**Data listing**
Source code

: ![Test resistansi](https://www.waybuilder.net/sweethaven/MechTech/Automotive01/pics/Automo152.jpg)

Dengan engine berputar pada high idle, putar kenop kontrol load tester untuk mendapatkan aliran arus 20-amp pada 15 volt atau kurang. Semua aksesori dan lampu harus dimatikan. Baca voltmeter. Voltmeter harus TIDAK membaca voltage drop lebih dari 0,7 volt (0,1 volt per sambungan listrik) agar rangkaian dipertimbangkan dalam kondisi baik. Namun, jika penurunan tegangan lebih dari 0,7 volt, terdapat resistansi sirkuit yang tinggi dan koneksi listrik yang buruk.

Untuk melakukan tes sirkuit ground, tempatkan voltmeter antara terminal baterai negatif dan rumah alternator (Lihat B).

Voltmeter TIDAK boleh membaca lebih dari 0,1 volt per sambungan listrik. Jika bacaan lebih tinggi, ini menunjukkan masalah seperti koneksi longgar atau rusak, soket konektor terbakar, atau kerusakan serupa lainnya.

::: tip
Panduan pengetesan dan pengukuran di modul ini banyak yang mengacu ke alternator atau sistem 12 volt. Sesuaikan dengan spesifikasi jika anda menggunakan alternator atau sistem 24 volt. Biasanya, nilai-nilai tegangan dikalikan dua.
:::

**What the task requires**
Reproduce the listing above verbatim, character for character.

**Response to this task**
Source code

: ![Test resistansi](https://www.waybuilder.net/sweethaven/MechTech/Automotive01/pics/Automo152.jpg)

Dengan engine berputar pada high idle, putar kenop kontrol load tester untuk mendapatkan aliran arus 20-amp pada 15 volt atau kurang. Semua aksesori dan lampu harus dimatikan. Baca voltmeter. Voltmeter harus TIDAK membaca voltage drop lebih dari 0,7 volt (0,1 volt per sambungan listrik) agar rangkaian dipertimbangkan dalam kondisi baik. Namun, jika penurunan tegangan lebih dari 0,7 volt, terdapat resistansi sirkuit yang tinggi dan koneksi listrik yang buruk.

Untuk melakukan tes sirkuit ground, tempatkan voltmeter antara terminal baterai negatif dan rumah alternator (Lihat B).

Voltmeter TIDAK boleh membaca lebih dari 0,1 volt per sambungan listrik. Jika bacaan lebih tinggi, ini menunjukkan masalah seperti koneksi longgar atau rusak, soket konektor terbakar, atau kerusakan serupa lainnya.

::: tip
Panduan pengetesan dan pengukuran di modul ini banyak yang mengacu ke alternator atau sistem 12 volt. Sesuaikan dengan spesifikasi jika anda menggunakan alternator atau sistem 24 volt. Biasanya, nilai-nilai tegangan dikalikan dua.
:::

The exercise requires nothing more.